Hackers are trying to take advantage of two zero-day vulnerabilities in PTZOptics pan-tilt-zoom (PTZ) dwell streaming cameras utilized in industrial, healthcare, enterprise conferences, authorities, and courtroom settings.
In April 2024, GreyNoise found CVE-2024-8956 and CVE-2024-8957 after its AI-powered risk detection device, Sift, detected uncommon exercise on its honeypot community that didn’t match any identified threats.
Upon examination of the alert, GreyNoise researchers uncovered an exploit try that focused the digital camera’s CGI-based API and embedded ‘ntp_client’ aiming to attain command injection.
A technical deep-dive by GreyNoise researcher Konstantin Lazarev gives extra data on the 2 flaws.
CVE-2024-8956 is a weak authentication downside within the digital camera’s ‘lighthttpd’ net server, permitting unauthorized customers to entry the CGI API with out an authorization header, which exposes usernames, MD5 password hashes, and community configurations.
CVE-2024-8957 is attributable to inadequate enter sanitization within the ‘ntp. addr’ subject processed by the ‘ntp_client’ binary, permitting attackers to make use of a specifically crafted payload to insert instructions for distant code execution.
Greynoise notes that exploitation of those two flaws can result in full digital camera takeover, an infection with bots, pivoting to different units related on the identical community, or disruption of video feeds.
The cybersecurity agency reviews that whereas the supply of the preliminary exercise went silent shortly after the honeypot assaults, a separate try utilizing wget to obtain a shell script for reverse shell entry was noticed in June.
Disclosure and fixing standing
Upon discovering CVE-2024-8956 and CVE-2024-8957, GreyNoise labored with VulnCheck for accountable disclosure to impacted distributors.
Supply: GreyNoise
Units impacted by the 2 flaws are NDI-enabled cameras primarily based on Hisilicon Hi3516A V600 SoC V60, V61, and V63, which run VHD PTZ digital camera firmware variations older than 6.3.40.

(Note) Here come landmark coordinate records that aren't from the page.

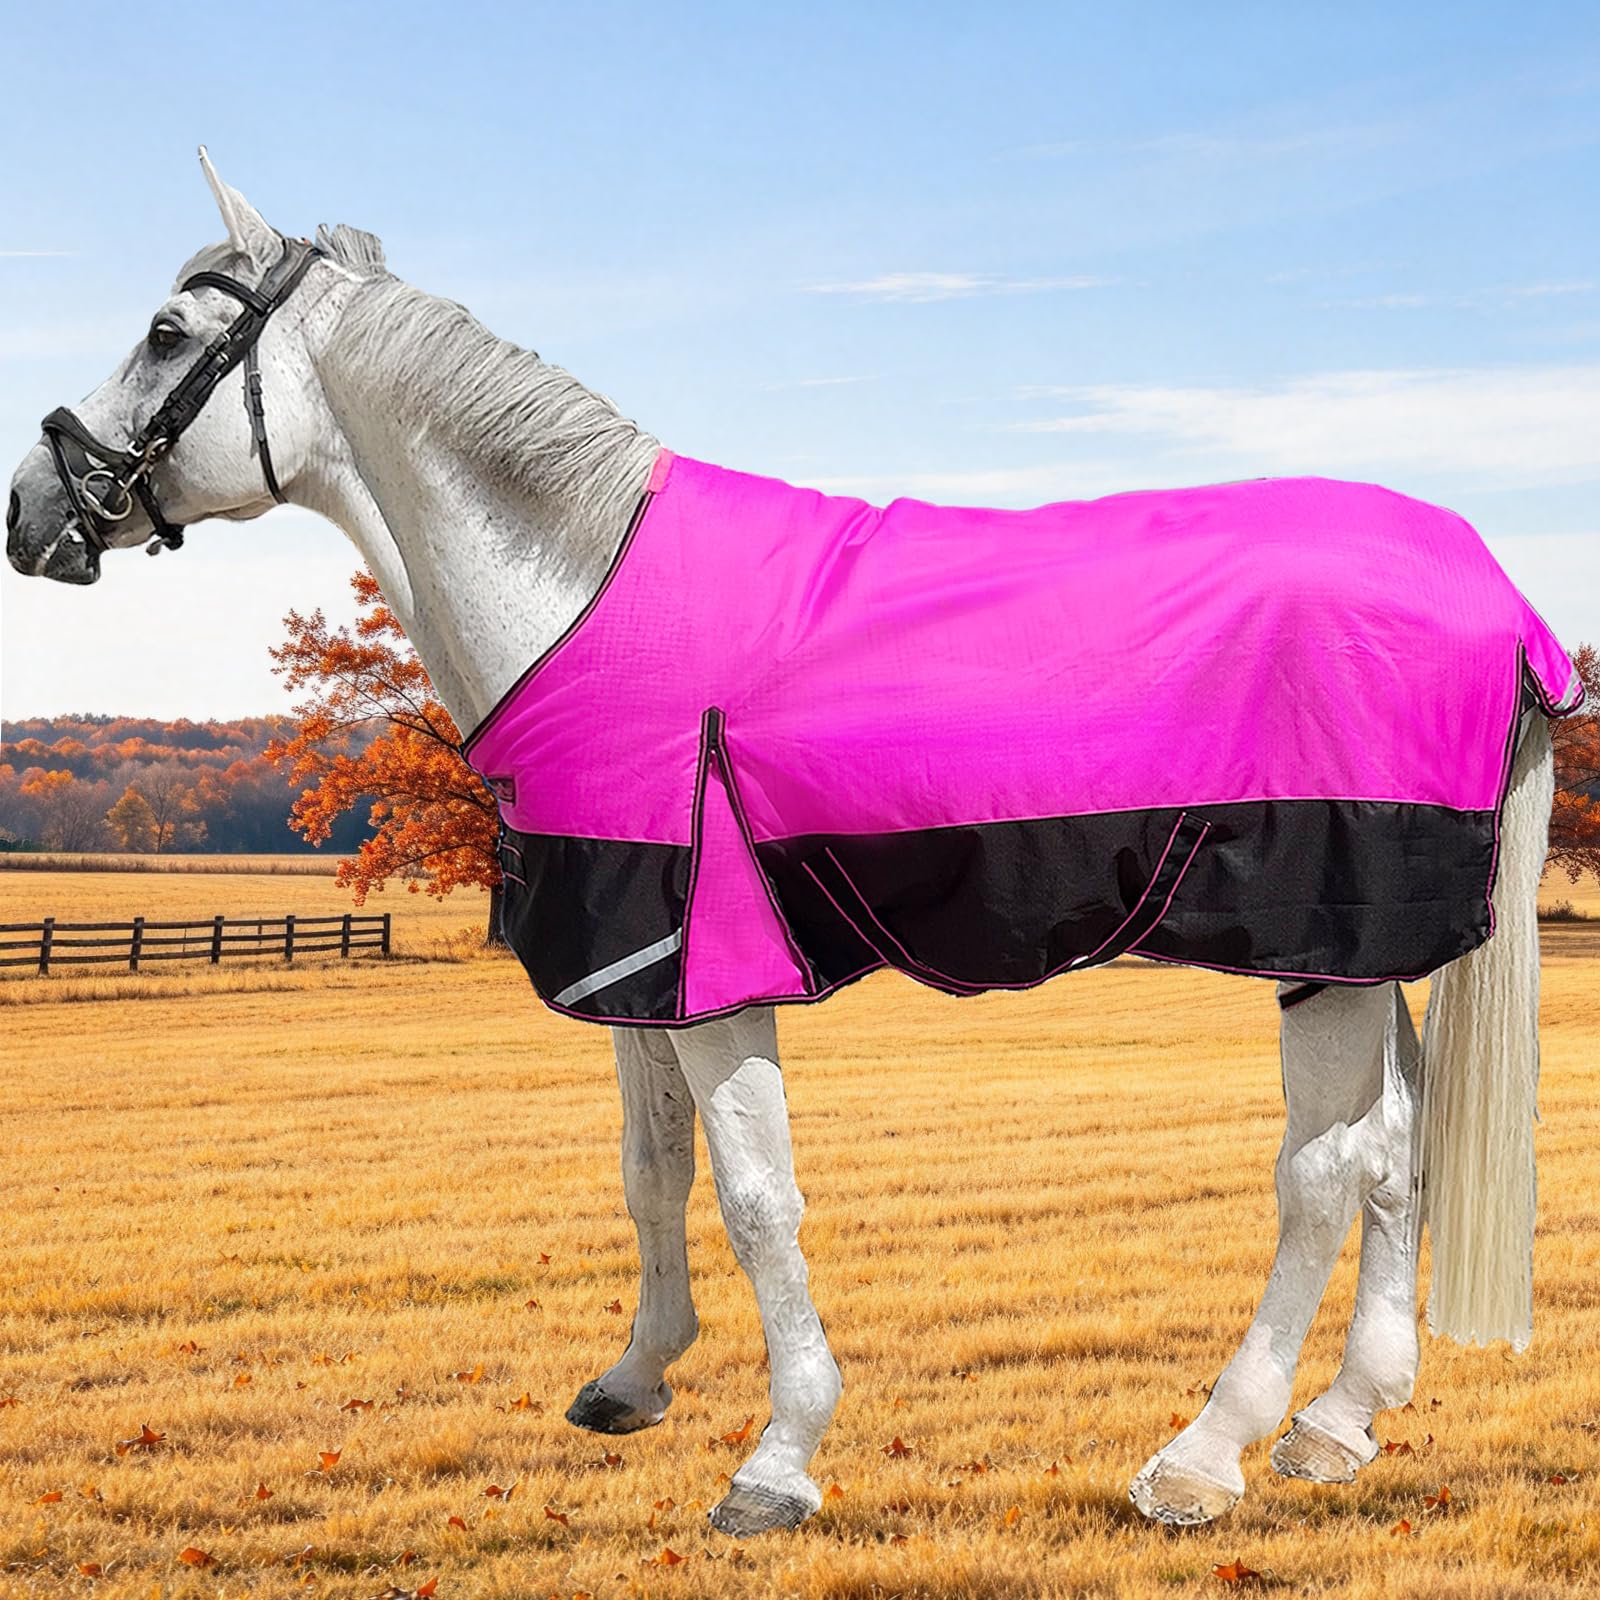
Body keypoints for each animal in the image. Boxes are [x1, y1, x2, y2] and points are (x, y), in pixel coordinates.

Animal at [5, 150, 1572, 1539]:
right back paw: (1339, 1425)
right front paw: (635, 1377)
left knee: (1320, 1178)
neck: (578, 587)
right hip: (1369, 957)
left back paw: (1202, 1455)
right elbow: (651, 1172)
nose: (31, 508)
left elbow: (759, 1198)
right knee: (1400, 1154)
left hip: (1323, 946)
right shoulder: (638, 960)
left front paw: (780, 1457)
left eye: (165, 334)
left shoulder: (711, 965)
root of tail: (1498, 599)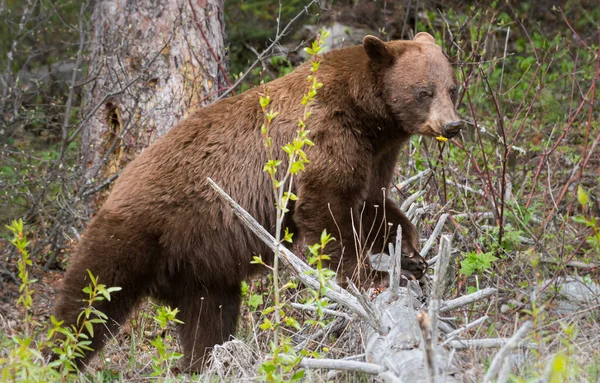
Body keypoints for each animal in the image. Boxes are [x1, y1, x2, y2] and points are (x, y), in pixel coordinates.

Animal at [54, 33, 462, 372]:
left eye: (452, 88)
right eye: (423, 91)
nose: (452, 125)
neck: (369, 117)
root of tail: (113, 190)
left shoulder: (377, 155)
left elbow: (372, 204)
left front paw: (410, 254)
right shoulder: (326, 135)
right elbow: (328, 209)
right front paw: (375, 274)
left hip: (200, 268)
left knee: (208, 317)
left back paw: (202, 362)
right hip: (133, 235)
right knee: (87, 303)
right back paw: (59, 358)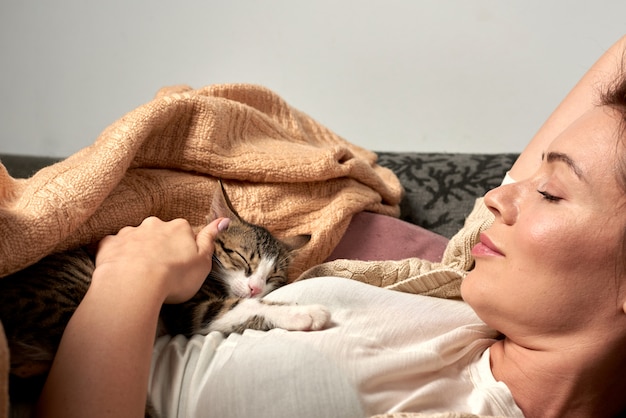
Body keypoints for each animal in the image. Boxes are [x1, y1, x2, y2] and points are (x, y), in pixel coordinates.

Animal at [0, 182, 330, 412]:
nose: (255, 287)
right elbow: (238, 307)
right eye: (242, 259)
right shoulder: (189, 308)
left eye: (274, 277)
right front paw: (304, 313)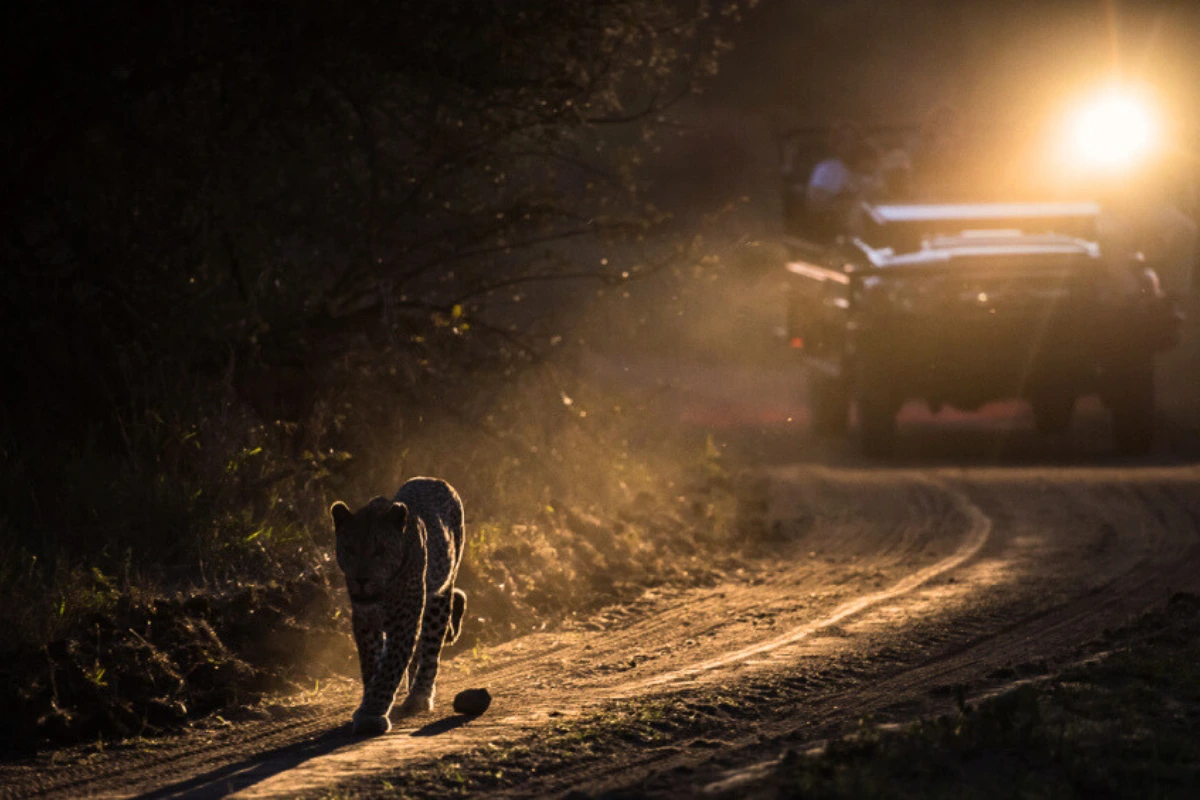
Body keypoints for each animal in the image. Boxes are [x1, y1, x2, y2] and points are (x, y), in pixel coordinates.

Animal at [330, 477, 467, 735]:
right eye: (349, 549)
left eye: (380, 551)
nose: (361, 580)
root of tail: (433, 479)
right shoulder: (364, 622)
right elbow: (372, 663)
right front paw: (372, 701)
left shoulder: (404, 620)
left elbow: (390, 666)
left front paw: (371, 715)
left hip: (440, 594)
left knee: (431, 648)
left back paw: (419, 695)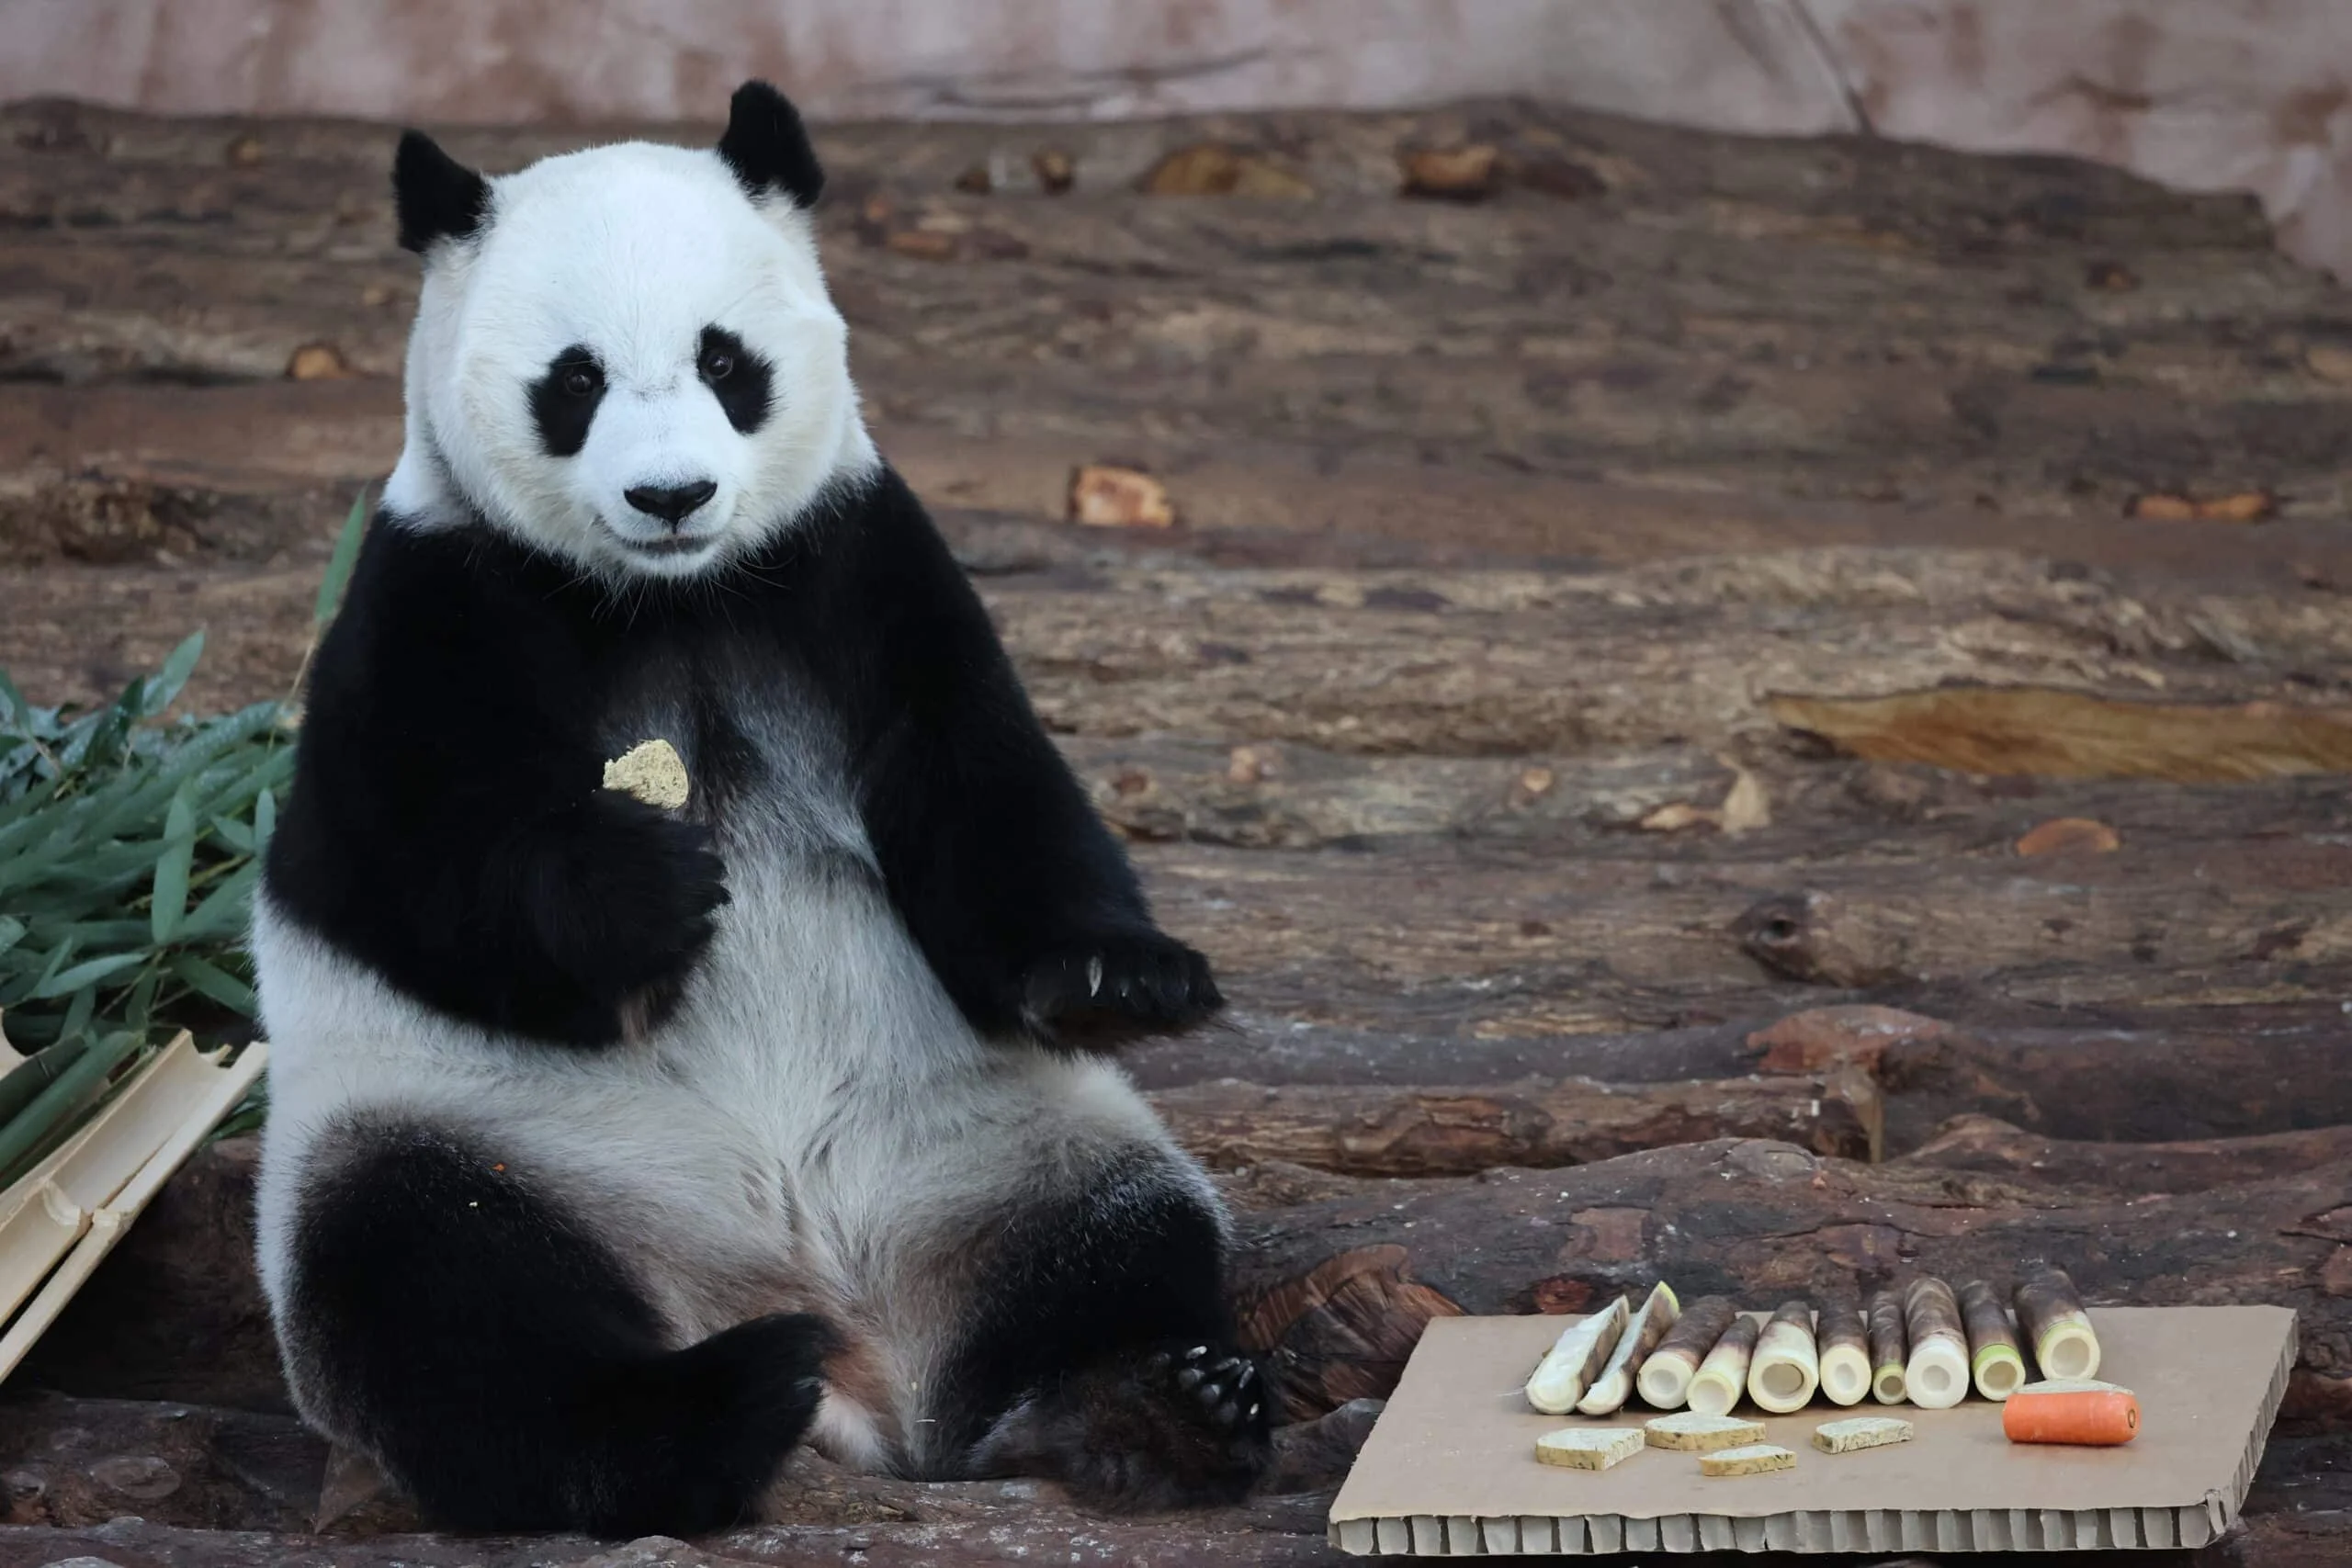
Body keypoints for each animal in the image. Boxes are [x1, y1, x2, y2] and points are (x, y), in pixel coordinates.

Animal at [250, 82, 1270, 1536]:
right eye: (573, 382)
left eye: (726, 362)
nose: (670, 494)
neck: (675, 598)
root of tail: (856, 1356)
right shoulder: (435, 594)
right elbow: (392, 862)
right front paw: (643, 888)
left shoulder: (854, 561)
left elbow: (984, 786)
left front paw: (1118, 975)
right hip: (483, 1134)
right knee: (440, 1296)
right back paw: (704, 1417)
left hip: (1007, 1145)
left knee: (1126, 1242)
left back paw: (1151, 1404)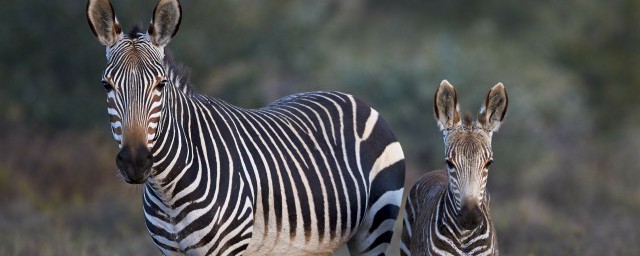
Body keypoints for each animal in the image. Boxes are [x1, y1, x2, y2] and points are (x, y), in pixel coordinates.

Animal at [87, 0, 404, 255]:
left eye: (161, 85)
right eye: (106, 86)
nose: (135, 162)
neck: (167, 189)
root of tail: (353, 97)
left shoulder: (227, 248)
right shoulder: (170, 251)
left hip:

This contains a number of fashions from PTZOptics, Multicam Programs SAS cameras, and SMTAV Company units.
PTZOptics launched a safety replace on September 17, however fashions just like the PT20X-NDI-G2 and PT12X-NDI-G2 didn’t get a firmware replace as a consequence of having reached end-of-life.
Later, GreyNoise found that at the least two newer fashions, PT20X-SE-NDI-G3, and PT30X-SE-NDI-G3, which additionally did not obtain a patch, have been impacted too.
PTZOptics was notified concerning the expanded scope by means of VulnCheck on October 25, however no fixes for these fashions have been launched as of writing.
GreyNoise instructed BleepingComputer that the issues possible have an effect on a broad vary of digital camera fashions.
“We (strongly) imagine {that a} wider vary of units is affected, probably indicating that the precise wrongdoer lies throughout the SDK the producer (ValueHD / VHD Company) makes use of,” GreyNoise instructed BleepingComputer.
That being stated, customers ought to verify with their gadget vendor to see if fixes for CVE-2024-8956 and CVE-2024-8957 have been included within the newest out there firmware replace for his or her units.